Reputation: 680
I am trying to read table values from a spreadsheet and plot different charts using Altair. The spreadsheet can be found here
import pandas as pd
xls_file = pd.ExcelFile('PET_PRI_SPT_S1_D.xls')
xls_file
crude_df = xls_file.parse('Data 1')
crude_df
I am setting the second row values as column headers of the data frame.
crude_df.columns = crude_df.iloc[1]
crude_df.columns
Index(['Date', 'Cushing, OK WTI Spot Price FOB (Dollars per Barrel)',
'Europe Brent Spot Price FOB (Dollars per Barrel)'],
dtype='object', name=1)
The following is a modified version of Altair code got from documentation examples
crude_df_header = crude_df.head(100)
import altair as alt
alt.Chart(crude_df_header).mark_circle().encode(
# Mapping the WTI column to y-axis
y='Cushing, OK WTI Spot Price FOB (Dollars per Barrel)'
)
This does not work.
Error is shown as
TypeError: Object of type datetime is not JSON serializable
How to make 2 D plots with this data?
Also, how to make plots for number of values exceeding 5000 in Altair? Even this results in errors.
Upvotes: 0
Views: 1254
Reputation: 822
Your error is due to the way you parsed the file.

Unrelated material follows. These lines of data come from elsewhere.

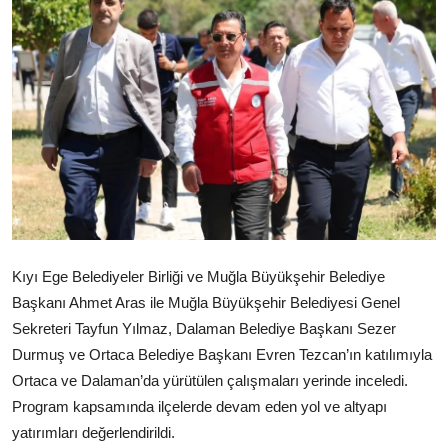
Kıyı Ege Belediyeler Birliği ve Muğla Büyükşehir Belediye
Başkanı Ahmet Aras ile Muğla Büyükşehir Belediyesi Genel
Sekreteri Tayfun Yılmaz, Dalaman Belediye Başkanı Sezer
Durmuş ve Ortaca Belediye Başkanı Evren Tezcan’ın katılımıyla
Ortaca ve Dalaman’da yürütülen çalışmaları yerinde inceledi.
Program kapsamında ilçelerde devam eden yol ve altyapı
yatırımları değerlendirildi.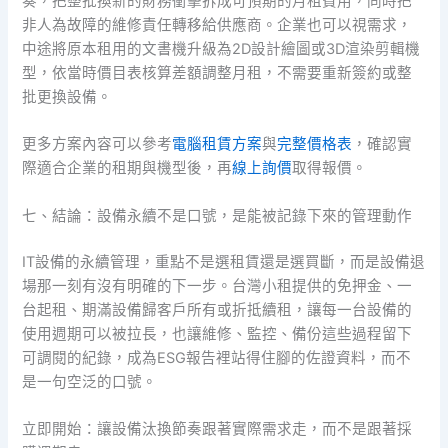
奏，把整批換新的財務衝擊拆成可預期的月租費用，同時把
非人為故障的維修責任轉移給供應商。企業也可以視需求，
中途將原本租用的文書機升級為2D設計繪圖或3D渲染剪輯機
型，依當時價目表核算差額調整月租，不需要重新簽約或整
批更換設備。
更多方案內容可以參考
電腦租賃方案
與
完整價格表
，確認實
際適合企業的租期與機型後，再
線上詢價
取得報價。
七、結論：設備永續不是口號，是能被記錄下來的管理動作
IT設備的永續管理，重點不是選租賃還是選買斷，而是設備退
場那一刻有沒有明確的下一步。台灣小租提供的免押金、一
台起租、期滿設備歸客戶所有或折抵續租，讓每一台設備的
使用週期可以被拉長，也讓維修、監控、備份這些過程留下
可調閱的紀錄，成為ESG報告裡站得住腳的佐證資料，而不
是一句空泛的口號。
立即開始：讓設備汰換節奏跟著實際需求走，而不是跟著採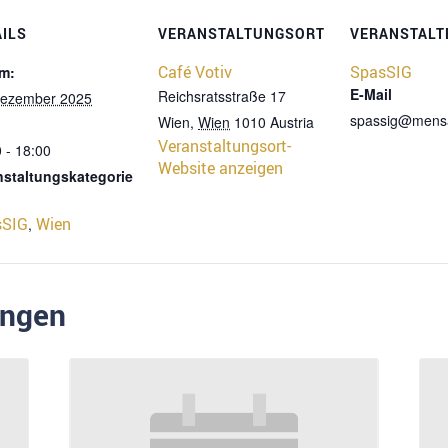
AILS
VERANSTALTUNGSORT
VERANSTALT
Café Votiv
SpasSIG
m:
E-Mail
Reichsratsstraße 17
Dezember 2025
spassig@mens
Wien
,
Wien
1010
Austria
Veranstaltungsort-
 - 18:00
Website anzeigen
nstaltungskategorie
sSIG
Wien
,
ungen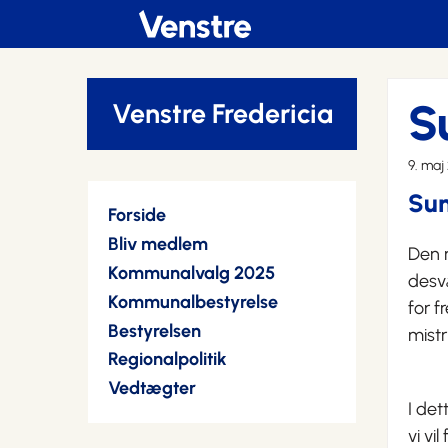
S
Venstre Fredericia
9. maj
Sun
Forside
Bliv medlem
Den n
Kommunalvalg 2025
desv
Kommunalbestyrelse
for f
Bestyrelsen
mistr
Regionalpolitik
Vedtægter
I det
vi vi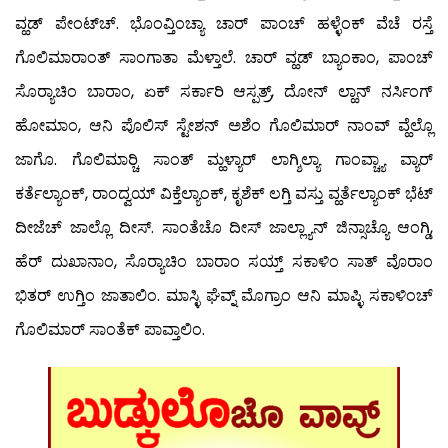
ವ್ಹಡ್ ಪೇಂಟ್‍ಚ್. ಭೊಂವ್ತಿಂಚ್ಯಾ ಚಾರ್ ಪಾಂಚ್ ಹಳ್ಳೆಂಕ್ ವೆಚೆ ರಸ್ತೆ
ಗೊಲಿಮಾರಾಂತ್ ಸಾಂಗಾತಾ ಮೆಳ್ತಾಲೆ. ಚಾರ್ ವ್ಹಡ್ ಬ್ಯಾಂಕಾಂ, ಪಾಂಚ್
ಸೊರ್‍ಯಾಚಿಂ ಬಾರಾಂ, ಏಕ್ ಸರ್ಕಾರಿ ಆಸ್ಪತ್ರ್, ದೋನ್ ಲ್ಹಾನ್ ನರ್ಸಿಂಗ್
ಹೋಮಾಂ, ಆನಿ ಪೊಲಿಸ್ ಸ್ಟೇಶನ್ ಅಶೆಂ ಗೊಲಿಮಾರ್ ನಾಂವ್ ವ್ಹೆಲ್ಲೊ
ಜಾಗೊ. ಗೊಲಿಮಾರ್‍ಚಿ ಸಾಂತ್ ಮ್ಹಳ್ಯಾರ್ ಲಾಗ್ಶಿಲ್ಯಾ ಗಾಂವ್ಚ್ಯಾ ವ್ಯಾರ್
ಕರ್ತೆಲ್ಯಾಂಕ್, ರಾಂದ್ವಯ್ ವಿಕ್ತೆಲ್ಯಾಂಕ್, ಕೃಶೆಕ್ ಲಗ್ತಿ ವಸ್ತು ವ್ಹರ್ತೆಲ್ಯಾಂಕ್ ಭೆಟ್
ದೀಜೆಚ್ ಜಾಲ್ಲೊ ದೀಸ್. ಸಾಂತೆಚೊ ದೀಸ್ ಜಾಲ್ಲ್ಯಾನ್ ಜಿನ್ಸಾಚ್ಯೊ ಆಂಗ್ಡಿ,
ಹೆರ್ ದುಖಾನಾಂ, ಸೊರ್‍ಯಾಚಿಂ ಬಾರಾಂ ಸಯ್ತ್ ಸಕಾಳಿಂ ಸಾತ್ ವೊರಾಂ
ಭಿತರ್ ಉಗ್ತಿಂ ಜಾತಾಲಿಂ. ಮಾಸ್ಳಿ ಘೆವ್ನ್ ಮೊಗ್ರಾಂ ಆನಿ ಮಾಪ್ಳಿ ಸಕಾಳಿಂಚ್
ಗೊಲಿಮಾರ್ ಸಾಂತೆಕ್ ಪಾವ್ತಾಲಿಂ.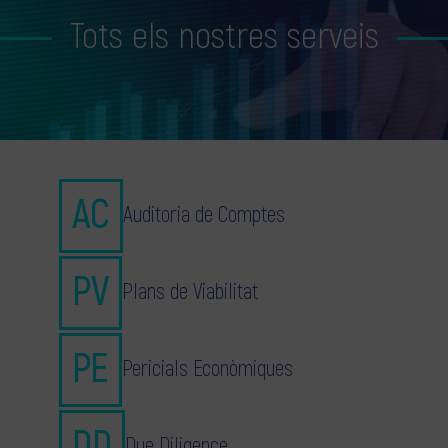
Tots els nostres serveis
Auditoria de Comptes
Plans de Viabilitat
Pericials Econòmiques
Due Diligence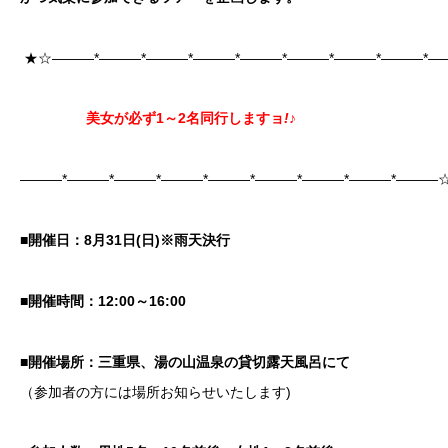
★☆―――*―――*―――*―――*―――*―――*―――*―――*―
美女が
必ず1～2名同行しますョ
!♪
―――*―――*―――*―――*―――*―――*―――*―――*―――
■開催日：8月31日(日)※雨天決行
■開催時間：12:00～16:00
■開催場所：三重県、湯の山温泉の貸切露天風呂にて
（参加者の方には場所お知らせいたします)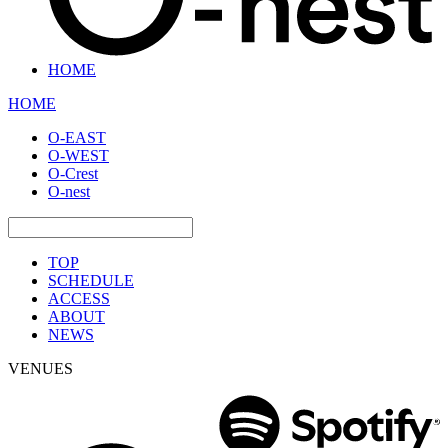
HOME
HOME
O-EAST
O-WEST
O-Crest
O-nest
TOP
SCHEDULE
ACCESS
ABOUT
NEWS
VENUES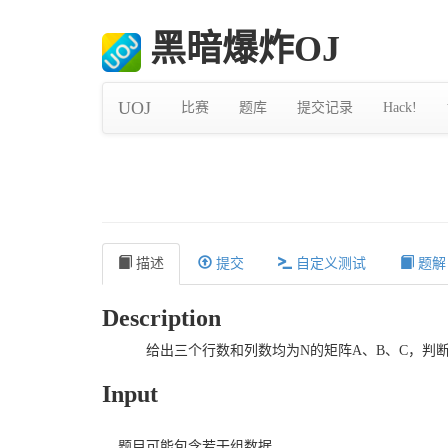
黑暗爆炸OJ
UOJ
比赛
题库
提交记录
Hack!
描述
提交
自定义测试
题解
Description
给出三个行数和列数均为N的矩阵A、B、C，判断A
Input
题目可能包含若干组数据。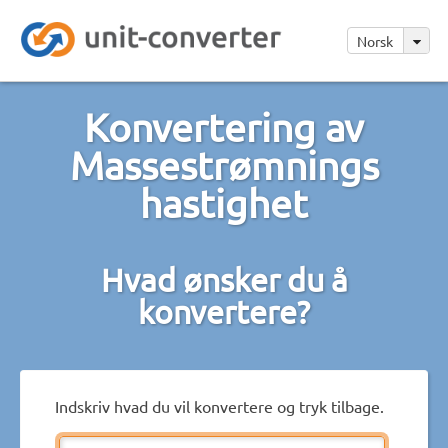
Norsk
Konvertering av
Massestrømnings
hastighet
Hvad ønsker du å
konvertere?
Indskriv hvad du vil konvertere og tryk tilbage.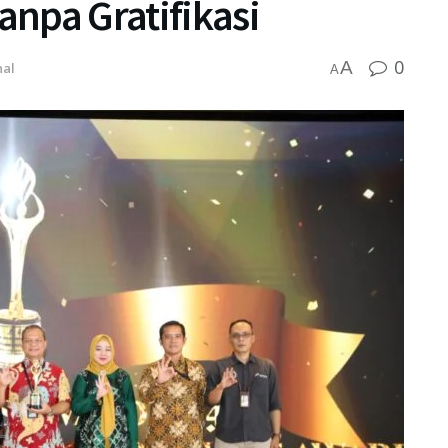
anpa Gratifikasi
0
A
nal
A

You have set the column name but forgot to remove the first two rows, including the ones which are now the column names. The presence of these string values resulted in the error.
The proper way of achieving what you are looking for will be as follow:
import pandas as pd
import altair as alt
crude_df = pd.read_excel(open('PET_PRI_SPT_S1_D.xls', 'rb'),
sheet_name='Data 1',index_col=None, header=2)
alt.Chart(crude_df.head(100)).mark_circle().encode(
x ='Date',
y='Cushing, OK WTI Spot Price FOB (Dollars per Barrel)'
)
For the max rows issue, you can use the following
alt.data_transformers.disable_max_rows()
But be mindful of the official warning
If you choose this route, please be careful: if you are making multiple plots with the dataset in a particular notebook, the notebook will grow very large and performance may suffer.
Upvotes: 2